Florine Bel, Color Scientist, a alors émulé le numérique en se basant sur les photos de la Kodak Portra 400. Mais cette recherche est empirique. On fait une première séance avec Florine et Richard. Je me rappelle que les couleurs (verts froids, saturation des basses lumières…) étaient intéressantes ; par contre les peaux étaient beaucoup trop chaudes. On a donc re-programmé une session sur ces mêmes images avec les nouveaux réglages de Florine. Le problème des peaux était corrigé. Par moments, les cheveux de Laëtitia tiraient vers le rouge, on a corrigé aussi ce problème par la suite. A ce moment, j’ai vraiment la sensation de sculpter un cube de couleurs, au début en le maltraitant, en le déformant, puis progressivement, on le polit pour lui donner la forme juste.
On a présenté les essais à Louis, il était ravi et on n’a plus jamais parlé de pellicule…
J’ai aussi testé des optiques.
De l’anamorphique (Todd-AO / Master Prime Anamorphique / Atlas Orion).
Et du sphérique (Zeiss GO / Canon K35 / Leitz Summilux / zoom Angénieux Optimo 28-76 mm).
Merci encore à Samuel Renollet chez RVZ pour son implication sur ces essais.
On doute encore sur le format 2,35.
Finalement on se décide pour le 1,66.
La série Canon K35 l’emporte. Légère, compacte, très lumineuse.
On fait ensuite une deuxième série d’essais.
D’abord des tests chez RVZ pour tester les déformations de chaque optique sur les visages.
Puis dans le décor de l’appartement avec de la lumière.
Pendant la prépa, on parle de Peter Lindbergh (fond noir, lumière naturelle, contraste).
De Melancholia, pour son audace et ses envolées lyriques.
De battre mon cœur s’est arrêté pour sa caméra visible qui décide de filmer ou de ne pas filmer telle chose.
Pour les séquences de forêt, on cherche une rupture stylistique. Il fallait trouver quelque chose de grandiose, d’onirique et de presque irréel. Comme si les adultes n’arrivaient pas à croire à la réalité du projet des enfants. La carte a été conçue par la cheffe déco Mila Preli. On a beaucoup discuté ensemble pour y intégrer de la lumière, de la couleur. Pour trancher avec le réalisme de l’appartement parisien, on a utilisé un drone. J’aime bien que le film parte dans une autre direction lorsque les adultes découvrent la carte. Drone, musique lyrique, lumières scintillantes…

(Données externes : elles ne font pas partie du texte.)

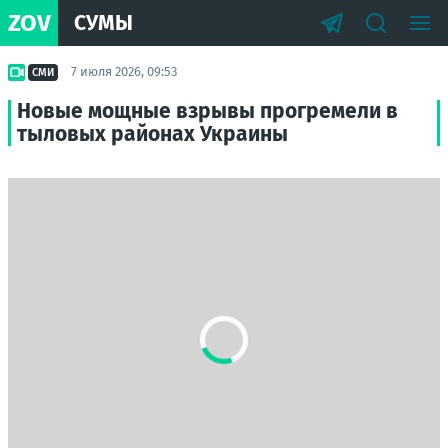
ZOV
СУМЫ
7 июля 2026, 09:53
СМИ
Новые мощные взрывы прогремели в
тыловых районах Украины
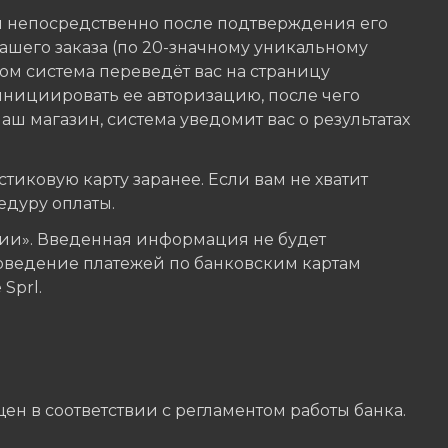
я непосредственно после подтверждения его
шего заказа (по 20-значному уникальному
ом система переведёт вас на страницу
инициировать ее авторизацию, после чего
аш магазин, система уведомит вас о результатах
тиковую карту заранее. Если вам не хватит
едуру оплаты.
и». Введенная информация не будет
оведение платежей по банковским картам
Sprl.
ен в соответствии с регламентом работы банка.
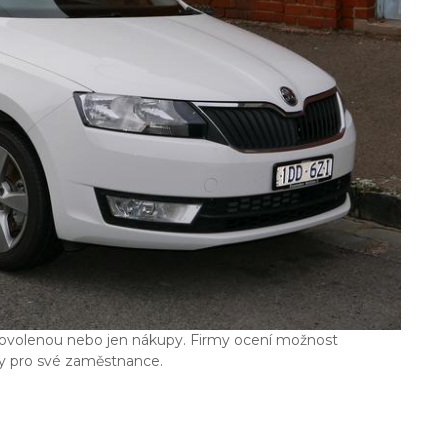
a dovolenou nebo jen nákupy. Firmy ocení možnost
by pro své zaměstnance.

Pour le tournage de la carte dans la forêt, on a fait un prélight avec la déco une semaine avant le tournage. Ma grande question était de savoir si la carte géante émettrait assez de lumière pour éclairer les acteurs.
Au départ je voulais utiliser un ballon hélium et des ambiances HMI pour éclairer les fonds lointains de la forêt. Louis m’a demandé de voir ce que cela donnait avec seulement les lampes frontales et la carte allumée. On s’est rendu à l’évidence, c’était beaucoup plus intéressant comme ça. Les lampes frontales, très puissantes (1 000 lumens) suffisaient largement. J’ai pris l’Alexa Mini à 1 600 ISO.

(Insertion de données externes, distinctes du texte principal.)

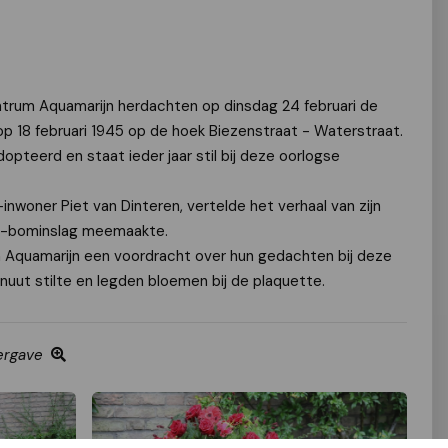
ntrum Aquamarijn herdachten op dinsdag 24 februari de
op 18 februari 1945 op de hoek Biezenstraat - Waterstraat
.
pteerd en staat ieder jaar stil bij deze oorlogse
inwoner Piet van Dinteren, vertelde het verhaal van zijn
e V1-bominslag meemaakte.
n Aquamarijn een voordracht over hun gedachten bij deze
inuut stilte en legden bloemen bij de plaquette.
ergave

Pour la dernière partie, tournée plus tard au Maroc, c’est Augustin Barbaroux qui m’a remplacé car j’étais sur un autre film. Et les plans tournés pendant le confinement dans un Paris désert ont été tournés par JR avec un iPhone.
J’aime bien que le film tende vers le rêve, l’utopie. J’y vois un film plein d’optimisme.
Et plus secrètement, j’espère que ça va toucher la génération des 15-20 ans, qu’ils vont se dire que ce film parle de leur réalité, de leur époque, de leurs préoccupations.